[Saved entries]
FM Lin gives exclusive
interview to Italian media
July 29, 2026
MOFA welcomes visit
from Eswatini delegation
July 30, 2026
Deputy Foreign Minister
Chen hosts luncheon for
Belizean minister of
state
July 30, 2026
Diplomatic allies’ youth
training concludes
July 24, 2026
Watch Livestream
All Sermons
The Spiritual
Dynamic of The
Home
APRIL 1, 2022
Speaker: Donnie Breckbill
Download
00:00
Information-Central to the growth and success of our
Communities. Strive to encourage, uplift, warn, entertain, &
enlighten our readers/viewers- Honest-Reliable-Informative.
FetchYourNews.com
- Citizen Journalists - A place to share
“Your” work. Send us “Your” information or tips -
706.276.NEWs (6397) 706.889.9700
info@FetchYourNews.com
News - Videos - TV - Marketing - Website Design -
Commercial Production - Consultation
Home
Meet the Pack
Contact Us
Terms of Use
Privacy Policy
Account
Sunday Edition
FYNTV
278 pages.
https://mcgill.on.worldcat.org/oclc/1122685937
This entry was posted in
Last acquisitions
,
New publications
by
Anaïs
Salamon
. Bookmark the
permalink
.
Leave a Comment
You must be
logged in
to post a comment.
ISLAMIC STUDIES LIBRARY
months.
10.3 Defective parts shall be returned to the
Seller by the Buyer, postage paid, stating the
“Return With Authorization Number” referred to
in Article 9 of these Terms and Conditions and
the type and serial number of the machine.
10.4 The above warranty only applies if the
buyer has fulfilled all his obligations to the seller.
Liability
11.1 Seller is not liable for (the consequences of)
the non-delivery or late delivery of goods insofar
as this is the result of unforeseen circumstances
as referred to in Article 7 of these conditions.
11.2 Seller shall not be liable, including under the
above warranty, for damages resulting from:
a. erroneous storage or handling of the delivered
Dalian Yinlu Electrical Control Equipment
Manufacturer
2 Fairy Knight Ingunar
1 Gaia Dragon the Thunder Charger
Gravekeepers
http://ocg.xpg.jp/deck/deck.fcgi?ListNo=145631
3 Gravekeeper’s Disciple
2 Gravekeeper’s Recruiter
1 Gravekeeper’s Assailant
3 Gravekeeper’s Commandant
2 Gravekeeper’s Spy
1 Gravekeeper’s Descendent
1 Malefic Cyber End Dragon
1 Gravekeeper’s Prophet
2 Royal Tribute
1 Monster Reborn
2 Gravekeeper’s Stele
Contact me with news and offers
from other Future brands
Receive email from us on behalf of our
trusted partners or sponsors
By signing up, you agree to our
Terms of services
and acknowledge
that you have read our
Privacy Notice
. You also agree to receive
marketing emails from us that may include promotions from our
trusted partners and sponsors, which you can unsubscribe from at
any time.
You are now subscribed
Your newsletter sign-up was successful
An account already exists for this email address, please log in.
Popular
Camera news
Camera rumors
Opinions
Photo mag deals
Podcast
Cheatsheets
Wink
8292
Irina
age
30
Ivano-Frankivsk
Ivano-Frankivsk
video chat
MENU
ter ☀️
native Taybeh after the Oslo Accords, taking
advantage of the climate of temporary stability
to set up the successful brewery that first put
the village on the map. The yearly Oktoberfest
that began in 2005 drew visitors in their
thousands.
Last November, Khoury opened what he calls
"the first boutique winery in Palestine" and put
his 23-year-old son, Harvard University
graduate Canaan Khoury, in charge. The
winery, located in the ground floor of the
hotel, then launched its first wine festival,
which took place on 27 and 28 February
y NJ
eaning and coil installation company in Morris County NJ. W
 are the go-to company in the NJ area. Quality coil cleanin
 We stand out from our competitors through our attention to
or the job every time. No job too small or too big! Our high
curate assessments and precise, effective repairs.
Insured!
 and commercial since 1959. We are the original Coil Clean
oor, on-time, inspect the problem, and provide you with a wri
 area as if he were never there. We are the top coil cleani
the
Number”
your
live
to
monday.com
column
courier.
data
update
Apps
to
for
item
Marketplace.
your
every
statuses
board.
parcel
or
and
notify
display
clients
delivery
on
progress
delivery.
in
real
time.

_REQUIRED WORK:_
Go through all of the records above and substitute "Lesotho" for "Eswatini". Keep every other line and word as it stands.

_EXERCISE RESPONSE:_
FM Lin gives exclusive
interview to Italian media
July 29, 2026
MOFA welcomes visit
from Lesotho delegation
July 30, 2026
Deputy Foreign Minister
Chen hosts luncheon for
Belizean minister of
state
July 30, 2026
Diplomatic allies’ youth
training concludes
July 24, 2026
Watch Livestream
All Sermons
The Spiritual
Dynamic of The
Home
APRIL 1, 2022
Speaker: Donnie Breckbill
Download
00:00
Information-Central to the growth and success of our
Communities. Strive to encourage, uplift, warn, entertain, &
enlighten our readers/viewers- Honest-Reliable-Informative.
FetchYourNews.com
- Citizen Journalists - A place to share
“Your” work. Send us “Your” information or tips -
706.276.NEWs (6397) 706.889.9700
info@FetchYourNews.com
News - Videos - TV - Marketing - Website Design -
Commercial Production - Consultation
Home
Meet the Pack
Contact Us
Terms of Use
Privacy Policy
Account
Sunday Edition
FYNTV
278 pages.
https://mcgill.on.worldcat.org/oclc/1122685937
This entry was posted in
Last acquisitions
,
New publications
by
Anaïs
Salamon
. Bookmark the
permalink
.
Leave a Comment
You must be
logged in
to post a comment.
ISLAMIC STUDIES LIBRARY
months.
10.3 Defective parts shall be returned to the
Seller by the Buyer, postage paid, stating the
“Return With Authorization Number” referred to
in Article 9 of these Terms and Conditions and
the type and serial number of the machine.
10.4 The above warranty only applies if the
buyer has fulfilled all his obligations to the seller.
Liability
11.1 Seller is not liable for (the consequences of)
the non-delivery or late delivery of goods insofar
as this is the result of unforeseen circumstances
as referred to in Article 7 of these conditions.
11.2 Seller shall not be liable, including under the
above warranty, for damages resulting from:
a. erroneous storage or handling of the delivered
Dalian Yinlu Electrical Control Equipment
Manufacturer
2 Fairy Knight Ingunar
1 Gaia Dragon the Thunder Charger
Gravekeepers
http://ocg.xpg.jp/deck/deck.fcgi?ListNo=145631
3 Gravekeeper’s Disciple
2 Gravekeeper’s Recruiter
1 Gravekeeper’s Assailant
3 Gravekeeper’s Commandant
2 Gravekeeper’s Spy
1 Gravekeeper’s Descendent
1 Malefic Cyber End Dragon
1 Gravekeeper’s Prophet
2 Royal Tribute
1 Monster Reborn
2 Gravekeeper’s Stele
Contact me with news and offers
from other Future brands
Receive email from us on behalf of our
trusted partners or sponsors
By signing up, you agree to our
Terms of services
and acknowledge
that you have read our
Privacy Notice
. You also agree to receive
marketing emails from us that may include promotions from our
trusted partners and sponsors, which you can unsubscribe from at
any time.
You are now subscribed
Your newsletter sign-up was successful
An account already exists for this email address, please log in.
Popular
Camera news
Camera rumors
Opinions
Photo mag deals
Podcast
Cheatsheets
Wink
8292
Irina
age
30
Ivano-Frankivsk
Ivano-Frankivsk
video chat
MENU
ter ☀️
native Taybeh after the Oslo Accords, taking
advantage of the climate of temporary stability
to set up the successful brewery that first put
the village on the map. The yearly Oktoberfest
that began in 2005 drew visitors in their
thousands.
Last November, Khoury opened what he calls
"the first boutique winery in Palestine" and put
his 23-year-old son, Harvard University
graduate Canaan Khoury, in charge. The
winery, located in the ground floor of the
hotel, then launched its first wine festival,
which took place on 27 and 28 February
y NJ
eaning and coil installation company in Morris County NJ. W
 are the go-to company in the NJ area. Quality coil cleanin
 We stand out from our competitors through our attention to
or the job every time. No job too small or too big! Our high
curate assessments and precise, effective repairs.
Insured!
 and commercial since 1959. We are the original Coil Clean
oor, on-time, inspect the problem, and provide you with a wri
 area as if he were never there. We are the top coil cleani
the
Number”
your
live
to
monday.com
column
courier.
data
update
Apps
to
for
item
Marketplace.
your
every
statuses
board.
parcel
or
and
notify
display
clients
delivery
on
progress
delivery.
in
real
time.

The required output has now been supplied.